### [What the exercise asks]
Repeat everything from the first line of the listing below through the line that contains "X173116952Y-81414952D01*", exactly. Leave out pictures.
======== Listed entries
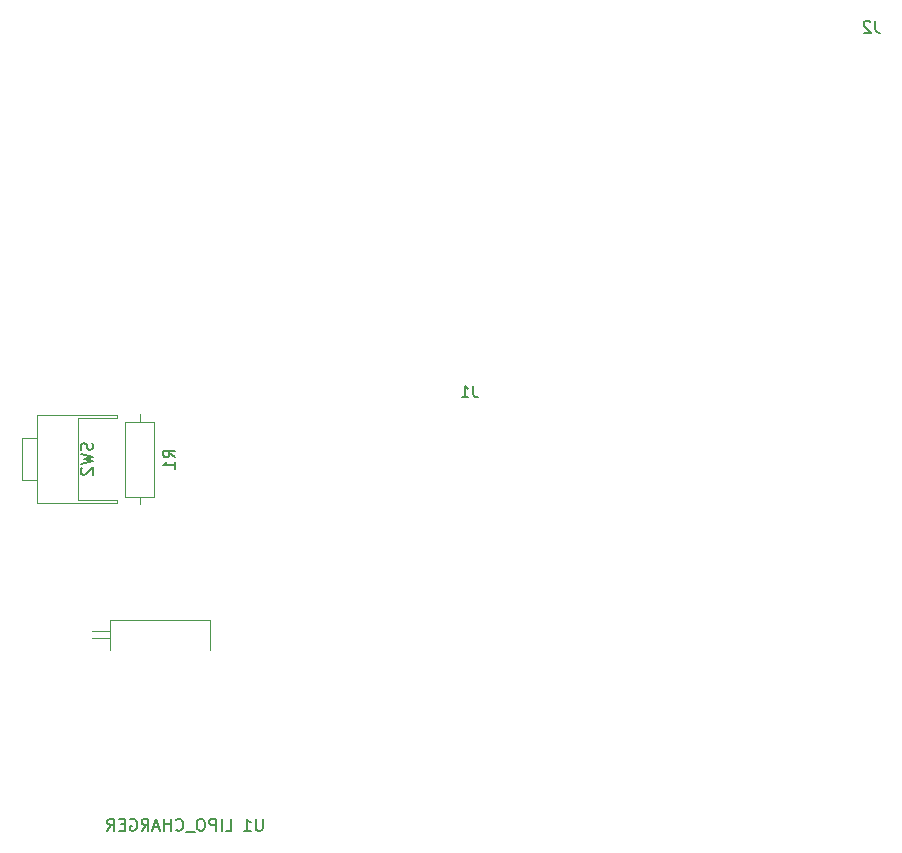
<source format=gbr>
G04 #@! TF.GenerationSoftware,KiCad,Pcbnew,(5.1.9-0-10_14)*
G04 #@! TF.CreationDate,2021-06-07T20:14:56-07:00*
G04 #@! TF.ProjectId,system,73797374-656d-42e6-9b69-6361645f7063,1.0-dev5*
G04 #@! TF.SameCoordinates,Original*
G04 #@! TF.FileFunction,Other,Fab,Bot*
%FSLAX46Y46*%
G04 Gerber Fmt 4.6, Leading zero omitted, Abs format (unit mm)*
G04 Created by KiCad (PCBNEW (5.1.9-0-10_14)) date 2021-06-07 20:14:56*
%MOMM*%
%LPD*%
G01*
G04 APERTURE LIST*
%ADD10C,0.100000*%
%ADD11C,0.150000*%
G04 APERTURE END LIST*
D10*
X117726000Y-131699000D02*
X109220000Y-131699000D01*
X109216000Y-132669000D02*
X107696000Y-132669000D01*
X107696000Y-133269000D02*
X109216000Y-133269000D01*
X109220000Y-134239000D02*
X109220000Y-131699000D01*
X117726000Y-134239000D02*
X117726000Y-131699000D01*
X110510000Y-114960000D02*
X113010000Y-114960000D01*
X113010000Y-114960000D02*
X113010000Y-121260000D01*
X113010000Y-121260000D02*
X110510000Y-121260000D01*
X110510000Y-121260000D02*
X110510000Y-114960000D01*
X111760000Y-114300000D02*
X111760000Y-114960000D01*
X111760000Y-121920000D02*
X111760000Y-121260000D01*
X101814000Y-116324000D02*
X103074000Y-116324000D01*
X101814000Y-119824000D02*
X103074000Y-119824000D01*
X101814000Y-116324000D02*
X101814000Y-119824000D01*
X109864000Y-121524000D02*
X106524000Y-121524000D01*
X109864000Y-114324000D02*
X109864000Y-114624000D01*
X106524000Y-114624000D02*
X106524000Y-121524000D01*
X109864000Y-121824000D02*
X103074000Y-121824000D01*
X103074000Y-114324000D02*
X103074000Y-121824000D01*
X109864000Y-114324000D02*
X103074000Y-114324000D01*
X109864000Y-121524000D02*
X109864000Y-121824000D01*
X109864000Y-114624000D02*
X106524000Y-114624000D01*
D11*
X174069333Y-80986380D02*
X174069333Y-81700666D01*
X174116952Y-81843523D01*
X174212190Y-81938761D01*
X174355047Y-81986380D01*
X174450285Y-81986380D01*
X173640761Y-81081619D02*
X173593142Y-81034000D01*
X173497904Y-80986380D01*
X173259809Y-80986380D01*
X173164571Y-81034000D01*
X173116952Y-81081619D01*
X173069333Y-81176857D01*
X173069333Y-81272095D01*
X173116952Y-81414952D01*
X173688380Y-81986380D01*
X173069333Y-81986380D01*
X140033333Y-111864480D02*
X140033333Y-112578766D01*
X140080952Y-112721623D01*
X140176190Y-112816861D01*
X140319047Y-112864480D01*
X140414285Y-112864480D01*
X139033333Y-112864480D02*
X139604761Y-112864480D01*
X139319047Y-112864480D02*
X139319047Y-111864480D01*
X139414285Y-112007338D01*
X139509523Y-112102576D01*
X139604761Y-112150195D01*
X114752380Y-117943333D02*
X114276190Y-117610000D01*
X114752380Y-117371904D02*
X113752380Y-117371904D01*
X113752380Y-117752857D01*
X113800000Y-117848095D01*
X113847619Y-117895714D01*
X113942857Y-117943333D01*
X114085714Y-117943333D01*
X114180952Y-117895714D01*
X114228571Y-117848095D01*
X114276190Y-117752857D01*
X114276190Y-117371904D01*
X114752380Y-118895714D02*
X114752380Y-118324285D01*
X114752380Y-118610000D02*
X113752380Y-118610000D01*
X113895238Y-118514761D01*
X113990476Y-118419523D01*
X114038095Y-118324285D01*
X107748761Y-116740666D02*
X107796380Y-116883523D01*
X107796380Y-117121619D01*
X107748761Y-117216857D01*
X107701142Y-117264476D01*
X107605904Y-117312095D01*
X107510666Y-117312095D01*
X107415428Y-117264476D01*
X107367809Y-117216857D01*
X107320190Y-117121619D01*
X107272571Y-116931142D01*
X107224952Y-116835904D01*
X107177333Y-116788285D01*
X107082095Y-116740666D01*
X106986857Y-116740666D01*
X106891619Y-116788285D01*
X106844000Y-116835904D01*
X106796380Y-116931142D01*
X106796380Y-117169238D01*
X106844000Y-117312095D01*
X106796380Y-117645428D02*
X107796380Y-117883523D01*
X107082095Y-118074000D01*
X107796380Y-118264476D01*
X106796380Y-118502571D01*
X106891619Y-118835904D02*
X106844000Y-118883523D01*
X106796380Y-118978761D01*
X106796380Y-119216857D01*
X106844000Y-119312095D01*
X106891619Y-119359714D01*
X106986857Y-119407333D01*
X107082095Y-119407333D01*
X107224952Y-119359714D01*
X107796380Y-118788285D01*
X107796380Y-119407333D01*
X122173904Y-148550380D02*
X122173904Y-149359904D01*
X122126285Y-149455142D01*
X122078666Y-149502761D01*
X121983428Y-149550380D01*
X121792952Y-149550380D01*
X121697714Y-149502761D01*
X121650095Y-149455142D01*
X121602476Y-149359904D01*
X121602476Y-148550380D01*
X120602476Y-149550380D02*
X121173904Y-149550380D01*
X120888190Y-149550380D02*
X120888190Y-148550380D01*
X120983428Y-148693238D01*
X121078666Y-148788476D01*
X121173904Y-148836095D01*
X119038095Y-149550380D02*
X119514285Y-149550380D01*
X119514285Y-148550380D01*
X118704761Y-149550380D02*
X118704761Y-148550380D01*
X118228571Y-149550380D02*
X118228571Y-148550380D01*
X117847619Y-148550380D01*
X117752380Y-148598000D01*
X117704761Y-148645619D01*
X117657142Y-148740857D01*
X117657142Y-148883714D01*
X117704761Y-148978952D01*
X117752380Y-149026571D01*
X117847619Y-149074190D01*
X118228571Y-149074190D01*
X117038095Y-148550380D02*
X116847619Y-148550380D01*
X116752380Y-148598000D01*
X116657142Y-148693238D01*
X116609523Y-148883714D01*
X116609523Y-149217047D01*
X116657142Y-149407523D01*
X116752380Y-149502761D01*
X116847619Y-149550380D01*
X117038095Y-149550380D01*
X117133333Y-149502761D01*
X117228571Y-149407523D01*
X117276190Y-149217047D01*
X117276190Y-148883714D01*
X117228571Y-148693238D01*
X117133333Y-148598000D01*
X117038095Y-148550380D01*
X116419047Y-149645619D02*
X115657142Y-149645619D01*
X114847619Y-149455142D02*
X114895238Y-149502761D01*
X115038095Y-149550380D01*
X115133333Y-149550380D01*
X115276190Y-149502761D01*
X115371428Y-149407523D01*
X115419047Y-149312285D01*
X115466666Y-149121809D01*
X115466666Y-148978952D01*
X115419047Y-148788476D01*
X115371428Y-148693238D01*
X115276190Y-148598000D01*
X115133333Y-148550380D01*
X115038095Y-148550380D01*
X114895238Y-148598000D01*
X114847619Y-148645619D01*
X114419047Y-149550380D02*
X114419047Y-148550380D01*
X114419047Y-149026571D02*
X113847619Y-149026571D01*
X113847619Y-149550380D02*
X113847619Y-148550380D01*
X113419047Y-149264666D02*
X112942857Y-149264666D01*
X113514285Y-149550380D02*
X113180952Y-148550380D01*
X112847619Y-149550380D01*
X111942857Y-149550380D02*
X112276190Y-149074190D01*
X112514285Y-149550380D02*
X112514285Y-148550380D01*
X112133333Y-148550380D01*
X112038095Y-148598000D01*
X111990476Y-148645619D01*
X111942857Y-148740857D01*
X111942857Y-148883714D01*
X111990476Y-148978952D01*
X112038095Y-149026571D01*
X112133333Y-149074190D01*
X112514285Y-149074190D01*
X110990476Y-148598000D02*
X111085714Y-148550380D01*
X111228571Y-148550380D01*
X111371428Y-148598000D01*
X111466666Y-148693238D01*
X111514285Y-148788476D01*
X111561904Y-148978952D01*
X111561904Y-149121809D01*
X111514285Y-149312285D01*
X111466666Y-149407523D01*
X111371428Y-149502761D01*
X111228571Y-149550380D01*
X111133333Y-149550380D01*
X110990476Y-149502761D01*
X110942857Y-149455142D01*
X110942857Y-149121809D01*
X111133333Y-149121809D01*
X110514285Y-149026571D02*
X110180952Y-149026571D01*
X110038095Y-149550380D02*
X110514285Y-149550380D01*
X110514285Y-148550380D01*
X110038095Y-148550380D01*
X109038095Y-149550380D02*
X109371428Y-149074190D01*
X109609523Y-149550380D02*
X109609523Y-148550380D01*
X109228571Y-148550380D01*
X109133333Y-148598000D01*
X109085714Y-148645619D01*
X109038095Y-148740857D01*
X109038095Y-148883714D01*
X109085714Y-148978952D01*
X109133333Y-149026571D01*
X109228571Y-149074190D01*
X109609523Y-149074190D01*
M02*

</source>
================
### [Exercise result]
<source format=gbr>
G04 #@! TF.GenerationSoftware,KiCad,Pcbnew,(5.1.9-0-10_14)*
G04 #@! TF.CreationDate,2021-06-07T20:14:56-07:00*
G04 #@! TF.ProjectId,system,73797374-656d-42e6-9b69-6361645f7063,1.0-dev5*
G04 #@! TF.SameCoordinates,Original*
G04 #@! TF.FileFunction,Other,Fab,Bot*
%FSLAX46Y46*%
G04 Gerber Fmt 4.6, Leading zero omitted, Abs format (unit mm)*
G04 Created by KiCad (PCBNEW (5.1.9-0-10_14)) date 2021-06-07 20:14:56*
%MOMM*%
%LPD*%
G01*
G04 APERTURE LIST*
%ADD10C,0.100000*%
%ADD11C,0.150000*%
G04 APERTURE END LIST*
D10*
X117726000Y-131699000D02*
X109220000Y-131699000D01*
X109216000Y-132669000D02*
X107696000Y-132669000D01*
X107696000Y-133269000D02*
X109216000Y-133269000D01*
X109220000Y-134239000D02*
X109220000Y-131699000D01*
X117726000Y-134239000D02*
X117726000Y-131699000D01*
X110510000Y-114960000D02*
X113010000Y-114960000D01*
X113010000Y-114960000D02*
X113010000Y-121260000D01*
X113010000Y-121260000D02*
X110510000Y-121260000D01*
X110510000Y-121260000D02*
X110510000Y-114960000D01*
X111760000Y-114300000D02*
X111760000Y-114960000D01*
X111760000Y-121920000D02*
X111760000Y-121260000D01*
X101814000Y-116324000D02*
X103074000Y-116324000D01*
X101814000Y-119824000D02*
X103074000Y-119824000D01*
X101814000Y-116324000D02*
X101814000Y-119824000D01*
X109864000Y-121524000D02*
X106524000Y-121524000D01*
X109864000Y-114324000D02*
X109864000Y-114624000D01*
X106524000Y-114624000D02*
X106524000Y-121524000D01*
X109864000Y-121824000D02*
X103074000Y-121824000D01*
X103074000Y-114324000D02*
X103074000Y-121824000D01*
X109864000Y-114324000D02*
X103074000Y-114324000D01*
X109864000Y-121524000D02*
X109864000Y-121824000D01*
X109864000Y-114624000D02*
X106524000Y-114624000D01*
D11*
X174069333Y-80986380D02*
X174069333Y-81700666D01*
X174116952Y-81843523D01*
X174212190Y-81938761D01*
X174355047Y-81986380D01*
X174450285Y-81986380D01*
X173640761Y-81081619D02*
X173593142Y-81034000D01*
X173497904Y-80986380D01*
X173259809Y-80986380D01*
X173164571Y-81034000D01*
X173116952Y-81081619D01*
X173069333Y-81176857D01*
X173069333Y-81272095D01*
X173116952Y-81414952D01*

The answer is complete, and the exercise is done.